### TEKS BACAAN ###

Peristiwa di mana seseorang, yang
karena merasa sangat malu atas pelakuan seseorang lainnya yang tidak sopan
terhadapnya di depan umum, melakukan reaksi keras berupa ancaman penganiayaan
terhadap orang yang memperlakukannya demikian untuk membela harga dirinya.
Dalam situasi yang demikian muncullah pihak ketiga menampilkan kalo di antara keduanya yang sedang
ancam-mengancam satu sama lain. Tanpa komentar dari ketiganya, peristiwa
ancam-mengancam tersebut berhenti secara otomatis di mana keduanya akan saling
maaf-memaafkan karena bagi mereka kalo
identik dengan perkataan: “jangan, mohon maaf, ampun, engkau, dia, dan aku, serta
kita sekalian adalah satu kesatuan, satu di dalam tiga, dan tiga di dalam
satu.” Menganiaya dia berarti menganiaya diri sendiri, dan menganiaya aku serta
kita sekaliannya. Dengan tampilnya kalo
itu dalam suasana demikian maka damailah keduanya. Bila ternyata salah satu
dari keduanya atau kedua-duanya menolak adanya kalo dalam peristiwa itu, maka ia telah dipandang terkutuk dan
akibatnya mereka harus dikeluarkan dari warga Orang Tolaki atau menghukum
mereka dengan ketentuan adat yang berlaku.
Selanjutnya,bagaimana hubungan
antara asas mata pencaharian Orang Tolaki dengan kalo? Hubungan itu tampak pada tiga kenyataan yang digambarkan di
bawah ini sebagai berikut: Kenyataan bahwa kalo
selalu digunakan sebagai tanda pemilikan, dan tanda larangan, penjaga tanaman
terhadap gangguan hama dan gangguan orang lain. Selain itu kalo secara simbolik adalah ganti diri dari pemilik tanah dan
tanaman di atasnya.
Selanjutnya, bagaimana hubungan
antara asas sistem teknologi tradisional Orang Tolaki dengan kalo?
Hubungan itu nampak pada
kenyataan-kenyataan yang digambarkan di bawah ini. Kenyataan bahwa pada umumnya
alat-peralatan memerlukan pengikat rotan, yang teknik mengikatnya adalah selalu
identik dengan model ikatan kalo yang
melilit, melingkar, dan membulat. Semua hulu dari alat-alat produktif dan
senjata selalu diikat dengan teknik khusus yang disebut holungu (ikatan melingkar yang dianyam); demikian pula semua wadah
anyaman diperkuat bobotnya dengan lingkaran rotan yang dipilin, dan hampir
semua dari model perhiasan identik dengan model kalo yang melingkar, dan membulat.

###

TUGAS 1
Tolong ringkas teks tentang kalo pada Orang Tolaki dalam dua kalimat.
Teks bacaan di atas dan baris data di bawahnya tidak saling berkaitan.

### BAHAN MASUKAN ###

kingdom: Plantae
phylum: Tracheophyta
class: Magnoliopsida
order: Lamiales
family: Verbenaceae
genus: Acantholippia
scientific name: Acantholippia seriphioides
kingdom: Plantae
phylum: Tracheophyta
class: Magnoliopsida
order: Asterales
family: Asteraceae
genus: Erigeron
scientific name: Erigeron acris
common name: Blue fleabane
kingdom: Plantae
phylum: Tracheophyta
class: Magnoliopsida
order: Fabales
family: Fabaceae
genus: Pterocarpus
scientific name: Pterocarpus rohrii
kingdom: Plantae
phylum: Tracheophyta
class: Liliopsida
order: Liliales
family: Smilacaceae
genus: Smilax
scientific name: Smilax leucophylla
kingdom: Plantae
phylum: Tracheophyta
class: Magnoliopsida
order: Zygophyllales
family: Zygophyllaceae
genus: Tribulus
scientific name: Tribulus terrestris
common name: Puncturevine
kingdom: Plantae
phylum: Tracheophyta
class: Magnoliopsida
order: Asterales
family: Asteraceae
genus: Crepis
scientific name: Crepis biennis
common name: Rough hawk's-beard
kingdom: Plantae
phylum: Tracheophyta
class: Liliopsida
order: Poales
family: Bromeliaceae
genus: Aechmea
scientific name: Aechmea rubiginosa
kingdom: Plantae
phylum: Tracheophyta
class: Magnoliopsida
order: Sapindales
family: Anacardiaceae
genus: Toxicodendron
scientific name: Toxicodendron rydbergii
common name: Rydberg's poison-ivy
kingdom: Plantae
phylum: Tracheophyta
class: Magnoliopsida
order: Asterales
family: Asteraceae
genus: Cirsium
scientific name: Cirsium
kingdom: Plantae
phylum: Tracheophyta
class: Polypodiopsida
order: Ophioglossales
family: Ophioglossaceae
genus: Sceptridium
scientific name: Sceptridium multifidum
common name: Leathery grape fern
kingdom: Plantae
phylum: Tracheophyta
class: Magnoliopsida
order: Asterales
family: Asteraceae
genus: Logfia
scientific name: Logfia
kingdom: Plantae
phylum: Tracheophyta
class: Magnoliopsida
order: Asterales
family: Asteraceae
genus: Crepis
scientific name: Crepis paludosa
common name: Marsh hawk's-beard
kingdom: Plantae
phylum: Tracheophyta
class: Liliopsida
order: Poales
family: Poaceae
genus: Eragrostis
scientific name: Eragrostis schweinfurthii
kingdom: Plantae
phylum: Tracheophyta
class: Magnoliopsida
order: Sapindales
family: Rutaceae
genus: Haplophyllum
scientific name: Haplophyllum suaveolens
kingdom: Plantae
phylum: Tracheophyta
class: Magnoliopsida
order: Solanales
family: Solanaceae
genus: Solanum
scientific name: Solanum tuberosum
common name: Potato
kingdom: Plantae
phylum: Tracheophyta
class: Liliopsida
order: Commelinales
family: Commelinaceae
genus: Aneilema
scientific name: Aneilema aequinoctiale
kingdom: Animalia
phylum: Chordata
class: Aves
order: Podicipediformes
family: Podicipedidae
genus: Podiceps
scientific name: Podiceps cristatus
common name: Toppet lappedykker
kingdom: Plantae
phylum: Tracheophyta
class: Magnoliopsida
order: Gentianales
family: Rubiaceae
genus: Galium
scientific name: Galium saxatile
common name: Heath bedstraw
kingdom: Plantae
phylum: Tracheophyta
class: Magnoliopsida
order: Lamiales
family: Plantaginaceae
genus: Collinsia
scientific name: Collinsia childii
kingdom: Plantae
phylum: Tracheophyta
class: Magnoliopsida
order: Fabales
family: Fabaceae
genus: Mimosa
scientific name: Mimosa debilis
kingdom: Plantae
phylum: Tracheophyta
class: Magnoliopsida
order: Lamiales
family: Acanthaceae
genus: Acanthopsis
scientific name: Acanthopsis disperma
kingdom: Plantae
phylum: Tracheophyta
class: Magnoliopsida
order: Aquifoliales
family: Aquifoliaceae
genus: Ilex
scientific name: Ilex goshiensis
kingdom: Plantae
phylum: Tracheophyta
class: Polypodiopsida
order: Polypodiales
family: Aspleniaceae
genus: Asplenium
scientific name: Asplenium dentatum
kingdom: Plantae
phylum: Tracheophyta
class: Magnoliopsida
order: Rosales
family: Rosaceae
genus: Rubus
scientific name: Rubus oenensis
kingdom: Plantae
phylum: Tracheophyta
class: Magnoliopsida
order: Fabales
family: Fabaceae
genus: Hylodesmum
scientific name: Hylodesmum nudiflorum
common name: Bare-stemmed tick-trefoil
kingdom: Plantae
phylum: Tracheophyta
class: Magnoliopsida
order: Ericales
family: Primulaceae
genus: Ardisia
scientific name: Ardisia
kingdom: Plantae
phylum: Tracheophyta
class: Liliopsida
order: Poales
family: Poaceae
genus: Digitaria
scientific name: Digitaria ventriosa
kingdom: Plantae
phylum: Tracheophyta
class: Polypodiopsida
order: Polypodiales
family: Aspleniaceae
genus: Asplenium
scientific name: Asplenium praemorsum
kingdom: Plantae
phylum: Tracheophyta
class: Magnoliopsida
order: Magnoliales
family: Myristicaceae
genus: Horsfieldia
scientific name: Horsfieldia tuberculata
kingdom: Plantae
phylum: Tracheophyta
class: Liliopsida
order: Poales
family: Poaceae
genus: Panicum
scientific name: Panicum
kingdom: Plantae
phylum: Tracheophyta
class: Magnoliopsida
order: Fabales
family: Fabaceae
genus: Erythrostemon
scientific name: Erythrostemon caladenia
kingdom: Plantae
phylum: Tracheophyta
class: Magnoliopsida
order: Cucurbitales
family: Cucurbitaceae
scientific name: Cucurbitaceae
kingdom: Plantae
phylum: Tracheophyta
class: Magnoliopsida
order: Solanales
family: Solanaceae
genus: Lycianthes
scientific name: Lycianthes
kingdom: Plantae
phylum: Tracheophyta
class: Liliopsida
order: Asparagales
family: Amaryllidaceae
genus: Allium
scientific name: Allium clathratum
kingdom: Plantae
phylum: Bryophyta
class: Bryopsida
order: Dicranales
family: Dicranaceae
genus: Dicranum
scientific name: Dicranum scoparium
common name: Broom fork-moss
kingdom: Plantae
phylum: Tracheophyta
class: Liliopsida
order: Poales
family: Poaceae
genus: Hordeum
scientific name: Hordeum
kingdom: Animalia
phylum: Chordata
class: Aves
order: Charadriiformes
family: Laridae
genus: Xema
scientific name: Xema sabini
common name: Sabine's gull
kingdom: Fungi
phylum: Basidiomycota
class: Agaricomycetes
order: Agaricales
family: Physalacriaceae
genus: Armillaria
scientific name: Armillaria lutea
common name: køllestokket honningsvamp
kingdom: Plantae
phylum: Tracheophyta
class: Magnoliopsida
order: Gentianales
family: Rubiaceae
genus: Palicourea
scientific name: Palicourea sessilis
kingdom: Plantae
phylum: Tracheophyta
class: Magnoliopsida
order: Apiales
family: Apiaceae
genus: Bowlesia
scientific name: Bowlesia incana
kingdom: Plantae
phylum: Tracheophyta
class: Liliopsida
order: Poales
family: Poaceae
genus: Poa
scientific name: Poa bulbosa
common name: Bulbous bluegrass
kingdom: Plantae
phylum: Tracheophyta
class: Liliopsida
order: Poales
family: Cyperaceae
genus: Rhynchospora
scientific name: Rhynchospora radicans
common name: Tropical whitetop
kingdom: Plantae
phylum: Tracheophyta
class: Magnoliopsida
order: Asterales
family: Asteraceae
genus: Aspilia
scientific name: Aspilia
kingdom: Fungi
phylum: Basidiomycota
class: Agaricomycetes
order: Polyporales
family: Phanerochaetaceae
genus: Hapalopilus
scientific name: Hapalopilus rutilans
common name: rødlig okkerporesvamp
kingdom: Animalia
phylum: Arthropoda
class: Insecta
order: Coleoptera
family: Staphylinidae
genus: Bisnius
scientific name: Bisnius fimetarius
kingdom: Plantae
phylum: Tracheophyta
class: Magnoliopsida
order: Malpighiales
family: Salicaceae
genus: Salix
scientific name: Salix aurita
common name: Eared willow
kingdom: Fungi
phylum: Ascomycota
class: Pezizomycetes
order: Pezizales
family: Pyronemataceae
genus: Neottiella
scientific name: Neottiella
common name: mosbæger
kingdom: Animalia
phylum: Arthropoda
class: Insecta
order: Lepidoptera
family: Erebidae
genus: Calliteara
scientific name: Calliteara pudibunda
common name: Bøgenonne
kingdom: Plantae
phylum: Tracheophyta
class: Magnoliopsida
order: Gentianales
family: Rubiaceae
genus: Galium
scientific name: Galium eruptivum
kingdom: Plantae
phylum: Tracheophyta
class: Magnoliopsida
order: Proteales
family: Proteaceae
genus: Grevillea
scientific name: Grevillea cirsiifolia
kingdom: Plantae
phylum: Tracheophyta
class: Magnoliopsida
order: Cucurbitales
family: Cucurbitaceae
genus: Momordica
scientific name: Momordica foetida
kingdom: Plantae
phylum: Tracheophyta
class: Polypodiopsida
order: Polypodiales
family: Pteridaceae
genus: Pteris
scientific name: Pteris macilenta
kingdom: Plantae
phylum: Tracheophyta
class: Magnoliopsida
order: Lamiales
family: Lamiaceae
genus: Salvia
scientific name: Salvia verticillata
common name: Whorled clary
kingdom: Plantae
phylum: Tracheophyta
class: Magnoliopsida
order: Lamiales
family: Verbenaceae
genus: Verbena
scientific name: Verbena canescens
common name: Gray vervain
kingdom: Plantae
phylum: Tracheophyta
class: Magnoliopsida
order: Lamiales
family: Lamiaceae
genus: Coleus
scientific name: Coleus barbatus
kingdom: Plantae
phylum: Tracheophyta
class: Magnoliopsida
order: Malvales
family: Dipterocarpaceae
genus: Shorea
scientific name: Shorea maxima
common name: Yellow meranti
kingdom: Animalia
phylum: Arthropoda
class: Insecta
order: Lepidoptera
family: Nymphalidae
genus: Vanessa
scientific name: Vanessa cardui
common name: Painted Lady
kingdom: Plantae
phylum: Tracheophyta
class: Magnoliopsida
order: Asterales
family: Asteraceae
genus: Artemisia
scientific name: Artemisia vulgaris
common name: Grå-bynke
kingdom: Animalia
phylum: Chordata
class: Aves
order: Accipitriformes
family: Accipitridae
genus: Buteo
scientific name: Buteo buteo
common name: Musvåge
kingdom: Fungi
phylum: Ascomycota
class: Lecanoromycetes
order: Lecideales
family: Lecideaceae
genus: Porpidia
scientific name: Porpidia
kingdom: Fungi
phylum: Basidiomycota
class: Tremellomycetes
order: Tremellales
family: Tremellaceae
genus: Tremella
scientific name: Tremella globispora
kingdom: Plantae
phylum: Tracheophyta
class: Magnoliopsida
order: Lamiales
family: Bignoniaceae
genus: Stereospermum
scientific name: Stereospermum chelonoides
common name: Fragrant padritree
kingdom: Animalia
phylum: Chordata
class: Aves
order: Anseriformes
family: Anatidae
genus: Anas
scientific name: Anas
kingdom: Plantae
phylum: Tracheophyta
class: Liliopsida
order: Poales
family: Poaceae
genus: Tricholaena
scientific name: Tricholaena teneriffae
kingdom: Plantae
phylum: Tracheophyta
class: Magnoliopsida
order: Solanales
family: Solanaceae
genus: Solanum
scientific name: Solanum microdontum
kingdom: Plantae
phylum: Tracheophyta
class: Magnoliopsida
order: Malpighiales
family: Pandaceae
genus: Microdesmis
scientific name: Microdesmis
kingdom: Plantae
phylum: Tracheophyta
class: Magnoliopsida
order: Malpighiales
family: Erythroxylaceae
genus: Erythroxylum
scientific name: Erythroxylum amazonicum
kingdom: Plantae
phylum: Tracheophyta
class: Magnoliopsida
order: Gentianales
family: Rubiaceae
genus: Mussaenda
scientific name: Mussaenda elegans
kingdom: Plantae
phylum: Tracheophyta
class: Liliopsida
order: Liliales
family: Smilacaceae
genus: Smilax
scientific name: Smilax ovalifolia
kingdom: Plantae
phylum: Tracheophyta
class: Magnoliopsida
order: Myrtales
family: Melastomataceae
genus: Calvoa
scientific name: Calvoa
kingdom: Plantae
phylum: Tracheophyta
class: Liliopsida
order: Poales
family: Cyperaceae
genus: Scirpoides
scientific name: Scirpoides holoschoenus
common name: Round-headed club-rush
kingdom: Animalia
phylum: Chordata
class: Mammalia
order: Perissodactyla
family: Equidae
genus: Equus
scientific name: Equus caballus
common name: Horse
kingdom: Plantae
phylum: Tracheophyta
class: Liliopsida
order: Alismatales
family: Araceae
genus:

###

TUGAS 2
Laporkan berapa baris dalam data di atas yang memuat kata "Galium".

JAWABAN 1
Ketika dua orang saling mengancam karena salah satunya merasa dipermalukan di depan umum, kalo yang ditampilkan pihak ketiga menghentikan ancaman itu sehingga keduanya saling memaafkan, sedangkan yang menolak kalo dipandang terkutuk dan harus dikeluarkan dari warga Orang Tolaki atau dihukum menurut adat. Dalam mata pencaharian, kalo dipakai sebagai tanda pemilikan, tanda larangan, dan penjaga tanaman, sedangkan dalam teknologi tradisional, ikatan rotan pada alat-peralatan umumnya serta hampir semua model perhiasan identik dengan bentuk kalo yang melingkar dan membulat.

JAWABAN 2
4